A landing bat is one of nature’s most remarkable stunts. Flitting into some nook or hollow, the winged mammal can flip itself over and come to rest hanging head first—all in mere seconds.
How bats pull off these upside-down feats has long been a puzzle, not least because bats have the heaviest wings, relative to overall body weight, of any flying animal.
Now scientists think they have the answer. Turning their cumbersome wings into an advantage, bats use the extra weight to generate the force needed to execute their unique maneuvers, a new study says. (Also see "How Do Swarming Bats Avoid Crashing Into Each Other?")
In the experiments, published November 16 in the journal PLOS Biology, scientists trained Seba’s short-tailed bats (Carollia perspicillata) and lesser dog-faced fruit bats (Cynopterus brachyotis) to fly into an enclosure and land on a piece of mesh fixed to the ceiling.
High-speed video shows that at the moment of flipping over, the bats pull one wing closer to their body while the other is fully extended.
The team says that by shifting their weight in this way, the bats harness the force known as inertia, enabling them to land feet up in a fraction of a second.
Like figure skaters who use inertia to spin faster by bringing their arms closer to their body, or divers who shift their body weight to perform twists and somersaults, bats employ the trick with expert precision, the study found.
To confirm the discovery, the team replayed the bat’s movements using computer simulations in which the effects of inertia or aerodynamic forces could be switched on or off. The simulations showed that the virtual bats moved like the real ones using inertia alone. (Related: "Bats and Sloths Don't Get Dizzy Hanging Upside Down—Here's Why.")
When the scientists ran similar simulations with virtual fruit flies, however, they found the flies, which have featherweight wings, could not land upside down without using aerodynamic forces.
The discovery affirms suspicions that bats use a force other than aerodynamics for their aerobatics, says study co-author Kenny Breuer, a professor of engineering at Brown University in Rhode Island.

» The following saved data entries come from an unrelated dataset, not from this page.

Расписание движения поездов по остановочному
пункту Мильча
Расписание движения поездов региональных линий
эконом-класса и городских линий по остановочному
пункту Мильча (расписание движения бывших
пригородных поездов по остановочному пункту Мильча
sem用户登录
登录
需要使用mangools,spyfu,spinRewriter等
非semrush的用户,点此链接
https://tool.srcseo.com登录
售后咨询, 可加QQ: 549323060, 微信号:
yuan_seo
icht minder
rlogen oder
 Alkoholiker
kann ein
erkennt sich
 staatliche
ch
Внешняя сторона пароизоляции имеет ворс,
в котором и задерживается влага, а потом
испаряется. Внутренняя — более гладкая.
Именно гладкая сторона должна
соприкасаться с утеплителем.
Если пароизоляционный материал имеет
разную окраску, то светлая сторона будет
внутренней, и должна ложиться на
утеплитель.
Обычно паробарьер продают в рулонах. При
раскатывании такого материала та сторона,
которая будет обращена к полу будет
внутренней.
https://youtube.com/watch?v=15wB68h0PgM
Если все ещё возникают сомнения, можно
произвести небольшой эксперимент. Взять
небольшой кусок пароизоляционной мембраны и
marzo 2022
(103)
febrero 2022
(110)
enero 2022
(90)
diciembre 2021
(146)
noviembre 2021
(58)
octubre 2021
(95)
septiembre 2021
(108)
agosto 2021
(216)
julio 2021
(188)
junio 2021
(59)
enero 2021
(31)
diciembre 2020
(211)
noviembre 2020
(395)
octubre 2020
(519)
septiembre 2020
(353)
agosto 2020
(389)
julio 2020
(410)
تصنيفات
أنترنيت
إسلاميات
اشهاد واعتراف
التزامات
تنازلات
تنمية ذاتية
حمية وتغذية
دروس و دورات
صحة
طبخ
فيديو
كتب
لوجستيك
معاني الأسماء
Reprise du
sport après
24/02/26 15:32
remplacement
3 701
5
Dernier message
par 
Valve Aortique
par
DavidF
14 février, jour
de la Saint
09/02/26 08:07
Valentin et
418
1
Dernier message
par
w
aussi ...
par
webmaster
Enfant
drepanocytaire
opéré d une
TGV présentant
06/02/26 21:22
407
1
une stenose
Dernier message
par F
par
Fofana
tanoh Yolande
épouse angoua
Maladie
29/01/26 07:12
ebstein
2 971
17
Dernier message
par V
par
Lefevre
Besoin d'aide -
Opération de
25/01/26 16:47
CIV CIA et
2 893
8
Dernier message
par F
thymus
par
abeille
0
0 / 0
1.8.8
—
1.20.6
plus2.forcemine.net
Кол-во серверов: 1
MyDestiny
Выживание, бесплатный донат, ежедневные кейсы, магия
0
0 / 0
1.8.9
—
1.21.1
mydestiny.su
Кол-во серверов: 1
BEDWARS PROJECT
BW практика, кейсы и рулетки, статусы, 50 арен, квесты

“I would imagine that they use inertial forces for every aspect of their maneuvering,” Breuer adds, even if “we don’t have any direct evidence of this yet.”
That's because bats need to fly at high speeds to generate such forces, and they can't do that in tight, small spaces such as caves or attics.

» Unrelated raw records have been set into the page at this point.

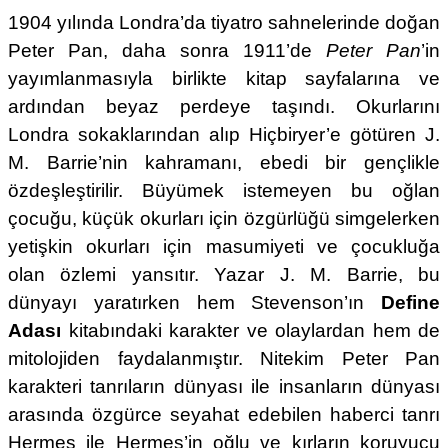
1904 yılında Londra’da tiyatro sahnelerinde doğan
Peter Pan, daha sonra 1911’de
Peter Pan
’in
yayımlanmasıyla birlikte kitap sayfalarına ve
ardından beyaz perdeye taşındı. Okurlarını
Londra sokaklarından alıp Hiçbiryer’e götüren J.
M. Barrie’nin kahramanı, ebedi bir gençlikle
özdeşleştirilir. Büyümek istemeyen bu oğlan
çocuğu, küçük okurları için özgürlüğü simgelerken
yetişkin okurları için masumiyeti ve çocukluğa
olan özlemi yansıtır. Yazar J. M. Barrie, bu
dünyayı yaratırken hem Stevenson’ın
Define
Adası
kitabındaki karakter ve olaylardan hem de
mitolojiden faydalanmıştır. Nitekim Peter Pan
karakteri tanrıların dünyası ile insanların dünyası
arasında özgürce seyahat edebilen haberci tanrı
Hermes ile Hermes’in oğlu ve kırların koruyucu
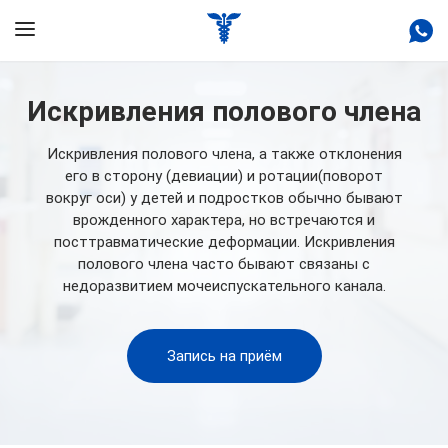
Искривления полового члена
Искривления полового члена, а также отклонения
его в сторону (девиации) и ротации(поворот
вокруг оси) у детей и подростков обычно бывают
врожденного характера, но встречаются и
посттравматические деформации. Искривления
полового члена часто бывают связаны с
недоразвитием мочеиспускательного канала.
Запись на приём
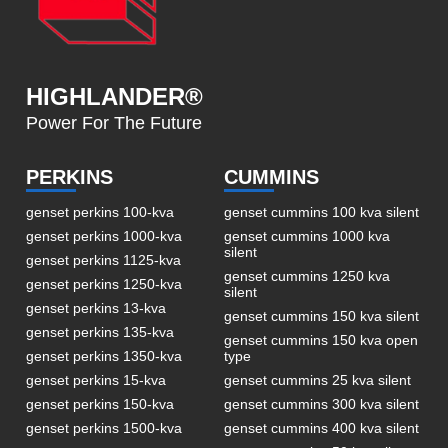
HIGHLANDER®
Power For The Future
PERKINS
CUMMINS
genset perkins 100-kva
genset cummins 100 kva silent
genset perkins 1000-kva
genset cummins 1000 kva
silent
genset perkins 1125-kva
genset cummins 1250 kva
genset perkins 1250-kva
silent
genset perkins 13-kva
genset cummins 150 kva silent
genset perkins 135-kva
genset cummins 150 kva open
genset perkins 1350-kva
type
genset perkins 15-kva
genset cummins 25 kva silent
genset perkins 150-kva
genset cummins 300 kva silent
genset perkins 1500-kva
genset cummins 400 kva silent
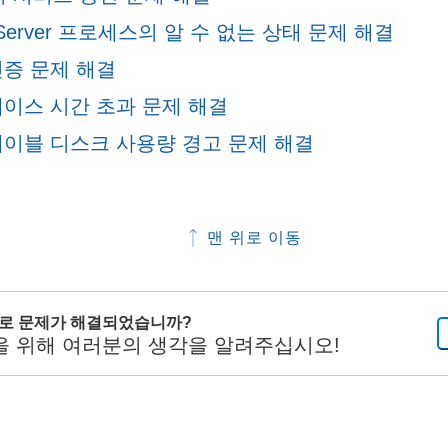
u Server 프로세스의 알 수 없는 상태 문제 해결
인증 문제 해결
이스 시간 초과 문제 해결
테이블 디스크 사용량 경고 문제 해결
맨 위로 이동
으로 문제가 해결되었습니까?
을 위해 여러분의 생각을 알려주십시오!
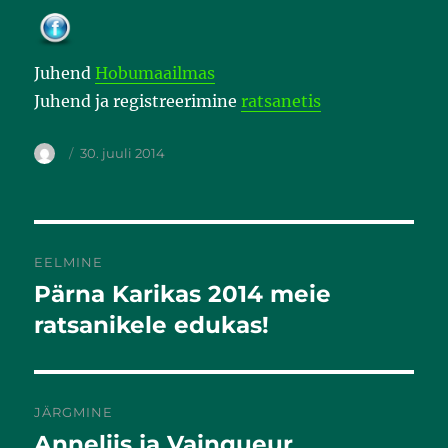
Juhend
Hobumaailmas
Juhend ja registreerimine
ratsanetis
30. juuli 2014
EELMINE
Pärna Karikas 2014 meie
Eelmine
postitus:
ratsanikele edukas!
JÄRGMINE
Anneliis ja Vainqueur
Järgmine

Unlike birds, bats can’t fly upside down, he adds, “so they have to rely on inertia.”
Which Came First?
So do other animals, such as birds, use inertia to fly? It's questionable, according to study co-leader Sharon Swartz, a professor of biology.

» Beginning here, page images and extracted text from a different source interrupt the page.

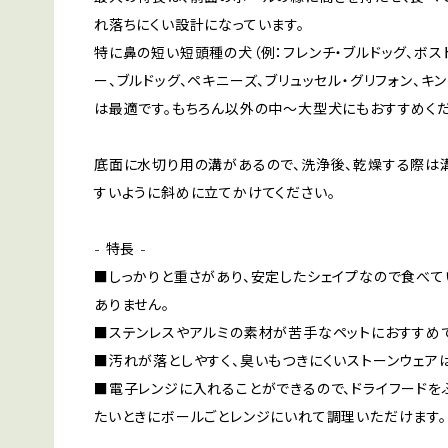
れ落ちにくい設計になっています。
特に鼻の短い短頭種の犬（例：フレンチ・ブルドッグ、ボスト
ー、ブルドッグ、ペキニーズ、ブリュッセル・グリフォン、キ
は最適です。もちろん以外の中～大型犬にもおすすめくだ
底面に水切り用の溝があるので、洗浄後、乾燥する際は
すいように斜めに立てかけてください。
- 特長 -
■しっかりと重さがあり、安定したシェイプなので食べ
ありません。
■ステンレスやアルミの素材が苦手なペットにおすすめで
■汚れが落としやすく、臭いもつきにくいストーンウェア
■電子レンジに入れることができるので、ドライフードを
たいときにボールごとレンジにいれて調理いただけます。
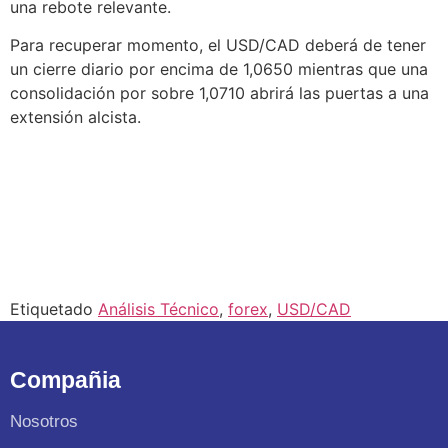
una rebote relevante.
Para recuperar momento, el USD/CAD deberá de tener
un cierre diario por encima de 1,0650 mientras que una
consolidación por sobre 1,0710 abrirá las puertas a una
extensión alcista.
Etiquetado
Análisis Técnico
,
forex
,
USD/CAD
Compañia
Nosotros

“Some birds have relatively light wings, but some have wings almost as heavy as bats,” she noted via email. “The real difference is that [birds] have many fewer joints, so they can’t manipulate wing geometry and position in the way that bats can.”
“Being a dexterous mammal with a big brain to control lots of muscles and joints really matters here,” she added. (See National Geographic's best bat pictures.)
Nor is it clear if bats evolved beefy wings to help with upside-down landings, or whether it’s a case of making the best of what they’re given.
Evolved from non-flying mammals, it could be that bats are still a work in progress. “If we had a time machine and could return to earth in another hundred million years, we might see even lighter wings in bats,” Swartz says.
Another solution would be not to bother with hanging upside down. And, actually, a few bats do just that. For example, disc-winged bats have suction cups on their wings for roosting head up on leaves.
Not very Dracula, but Batman might go for it.